Roosevelt elk, the largest of the North American elk, inhabit the Pacific… (Rick E. Martin )
Reporting from Orick, Calif. — The Roosevelt elk must not have gotten the memo to be rutting by the time I arrived. Rutting is how male elk impress female elk: They lock antlers and push back and forth until one gives up. The victor gets to breed with the whole herd of females.
As we drove up U.S. 101 along the Northern California coast toward Redwood National and State Parks, visions of horn locking danced in my head. I expected to watch fighting and female fawning. My farm-raised friend Laurie, who went elk watching with me, said I had "city expectations for a wilderness event."
We headed to Elk Meadow, three miles north of Orick and 45 minutes from Eureka, to elk watch, admire pristine giant redwoods and seize the rutting season discount for a well-equipped cabin in Redwood Adventures Vacation Village( www.redwoodadventures.com). I learned a bit about the elk, the redwoods and myself in the process.
Roosevelt elk inhabit the Pacific coastal rain forests and mountains and are the largest of the North American elk. Elk are kin to deer but larger, graze on grasses rather than legumes and leaves, and communicate more distinctively than deer.
An adult male elk averages 875 pounds; females top out closer to 700 pounds. Adult males typically stand 5 feet tall at the shoulder, with females a bit more diminutive. Females are sexually mature at age 2, while males mature at age 3 or 4. However, young bulls don't have much chance of breeding before they're 7 to 10 years old, because older males dominate the mating scene.

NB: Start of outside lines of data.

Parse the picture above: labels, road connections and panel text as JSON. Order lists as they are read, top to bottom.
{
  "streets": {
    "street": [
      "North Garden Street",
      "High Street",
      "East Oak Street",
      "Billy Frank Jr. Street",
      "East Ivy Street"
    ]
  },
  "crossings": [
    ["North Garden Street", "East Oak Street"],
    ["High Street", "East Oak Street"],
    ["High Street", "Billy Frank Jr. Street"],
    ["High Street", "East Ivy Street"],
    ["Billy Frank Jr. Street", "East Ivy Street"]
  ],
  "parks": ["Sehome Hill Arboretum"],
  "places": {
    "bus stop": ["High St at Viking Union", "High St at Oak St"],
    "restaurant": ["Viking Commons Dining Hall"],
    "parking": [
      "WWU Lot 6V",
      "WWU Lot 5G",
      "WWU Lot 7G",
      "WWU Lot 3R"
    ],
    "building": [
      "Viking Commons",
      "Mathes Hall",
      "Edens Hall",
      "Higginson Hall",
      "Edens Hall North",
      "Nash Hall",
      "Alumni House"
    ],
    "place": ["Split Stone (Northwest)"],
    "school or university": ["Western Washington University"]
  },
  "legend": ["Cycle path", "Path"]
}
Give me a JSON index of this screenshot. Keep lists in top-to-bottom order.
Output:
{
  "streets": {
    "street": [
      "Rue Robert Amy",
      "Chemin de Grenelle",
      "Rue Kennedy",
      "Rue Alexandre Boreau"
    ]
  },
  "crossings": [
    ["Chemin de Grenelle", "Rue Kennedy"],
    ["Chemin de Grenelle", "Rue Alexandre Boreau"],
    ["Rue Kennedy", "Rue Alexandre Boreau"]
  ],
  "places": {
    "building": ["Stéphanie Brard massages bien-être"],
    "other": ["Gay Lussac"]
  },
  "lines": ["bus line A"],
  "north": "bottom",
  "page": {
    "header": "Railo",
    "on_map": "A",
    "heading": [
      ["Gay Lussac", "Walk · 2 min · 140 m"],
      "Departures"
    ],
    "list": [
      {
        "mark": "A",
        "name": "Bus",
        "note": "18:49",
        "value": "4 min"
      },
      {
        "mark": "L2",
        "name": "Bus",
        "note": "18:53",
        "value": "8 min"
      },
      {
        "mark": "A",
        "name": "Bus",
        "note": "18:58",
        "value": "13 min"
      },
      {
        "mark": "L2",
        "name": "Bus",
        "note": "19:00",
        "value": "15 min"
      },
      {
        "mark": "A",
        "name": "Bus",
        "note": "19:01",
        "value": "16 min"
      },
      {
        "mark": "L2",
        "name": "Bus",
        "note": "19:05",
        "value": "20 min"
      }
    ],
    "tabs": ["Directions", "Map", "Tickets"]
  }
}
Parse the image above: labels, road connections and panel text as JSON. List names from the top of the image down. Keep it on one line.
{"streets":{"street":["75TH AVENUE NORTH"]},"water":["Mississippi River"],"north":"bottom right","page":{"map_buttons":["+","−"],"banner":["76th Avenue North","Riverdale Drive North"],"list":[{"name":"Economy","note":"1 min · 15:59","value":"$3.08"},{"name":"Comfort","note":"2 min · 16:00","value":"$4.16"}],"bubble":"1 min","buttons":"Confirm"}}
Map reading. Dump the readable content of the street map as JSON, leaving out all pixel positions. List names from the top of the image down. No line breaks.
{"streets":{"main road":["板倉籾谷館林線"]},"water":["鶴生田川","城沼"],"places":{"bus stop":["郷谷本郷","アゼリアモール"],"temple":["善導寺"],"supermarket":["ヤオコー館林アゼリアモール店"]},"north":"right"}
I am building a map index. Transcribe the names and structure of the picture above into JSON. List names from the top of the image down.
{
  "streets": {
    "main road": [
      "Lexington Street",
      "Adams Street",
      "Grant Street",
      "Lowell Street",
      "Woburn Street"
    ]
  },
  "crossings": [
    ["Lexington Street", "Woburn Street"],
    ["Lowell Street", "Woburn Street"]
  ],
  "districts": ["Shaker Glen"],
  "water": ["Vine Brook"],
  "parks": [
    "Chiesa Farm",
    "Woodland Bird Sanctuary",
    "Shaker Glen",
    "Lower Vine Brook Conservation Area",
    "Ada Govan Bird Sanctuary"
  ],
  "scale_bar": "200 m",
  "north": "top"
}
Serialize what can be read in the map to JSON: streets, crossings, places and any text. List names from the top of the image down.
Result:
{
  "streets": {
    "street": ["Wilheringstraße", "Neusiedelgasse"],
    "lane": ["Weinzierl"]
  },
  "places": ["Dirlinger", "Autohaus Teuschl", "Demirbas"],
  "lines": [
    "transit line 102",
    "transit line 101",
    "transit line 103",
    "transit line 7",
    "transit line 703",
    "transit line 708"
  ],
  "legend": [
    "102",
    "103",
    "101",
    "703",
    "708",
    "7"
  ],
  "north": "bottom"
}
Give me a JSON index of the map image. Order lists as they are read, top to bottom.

If all goes as planned, after an 8 1/2 -month gestation period, a female will give birth to a single elk calf. Newborns usually weigh about 33 pounds, and females separate from the herd to have them alone.
Females graze and lounge in the meadow, oblivious to the rut, until the victor approaches and flaunts his antlers. A bull elk's antlers average between 4 and 6 feet in length, with vertical points and a distinctive crown or three-point tip. Antler racks may weigh as much as 40 pounds.
Grant Roden, tour manager of Redwood Adventures, says male Roosevelt elk shed their antlers annually between March and April and grow a new rack by June. Rutting season typically runs from early September through the end of October. The peak of the rut depends on the number of females in heat. Because elk generally shun people and the males want to fight among themselves, rutting behaviors can easily be observed at a recommended distance of at least 20 feet.
I didn't get to see much rutting in Elk Meadow, but the head bull frequently bugled, which sounds like a prehistoric horse screeching out a high-pitched, one-note whinny through the throat of a rusty bugle. The sound scares off competitors and attracts the females.
Most young bucks ran off when he took a single step toward them. Others, he ran off with a bugle and a charge.
I saw two young bucks practice rutting, and it resembled "fencing with antlers," just as Roden had described. The boys put their heads down, locked antlers and tussled for 30 seconds or less. Then they separated, made eye contact and did it again. Five rounds in five minutes.
You might envy the winning bull until you realize he must fight off challengers, herd his harem and mate 24/7. "He made me appreciate being married to just one woman," Roden said.
Elk Meadow has built-in snacks of wild blackberries and huckleberries. Because the animals graze, relax, rut and strut right off U.S. 101, it's also entertaining to watch other people watching the elk. The elk attract fans young and old, from motorists to bikers, all equally mesmerized. The majestic elk have dark brown fur on their heads and necks with torsos covered in lighter brown fur. And when an elk's deep brown, soulful eyes meet yours, you may fall for them heart and soul as I did.
Beyond elk watching, you can mountain bike, hike or go horseback riding through the redwoods. In nearby Prairie Creek Redwoods State Park, the redwoods are old-growth and virgin trees because the forest has never been logged. Redwoods are one of the tallest, strongest and hardiest trees on the planet. Roden pointed out how redwoods sprout new life by growing additional trunks called reiterations. "We only have about 80,000 acres, and 45% of the remaining old-growth redwoods are in Redwood National and State Parks' approximate 38,982 acres," says Roden.
You can even whale watch in elk country. Gray whales come in to feed on bottom-dwelling amphipods (shrimp-like animals). However, the morning I visited, it was too foggy to see any whales at the mouth of the Klamath River.
Maybe I'm meant to watch elk and not whales.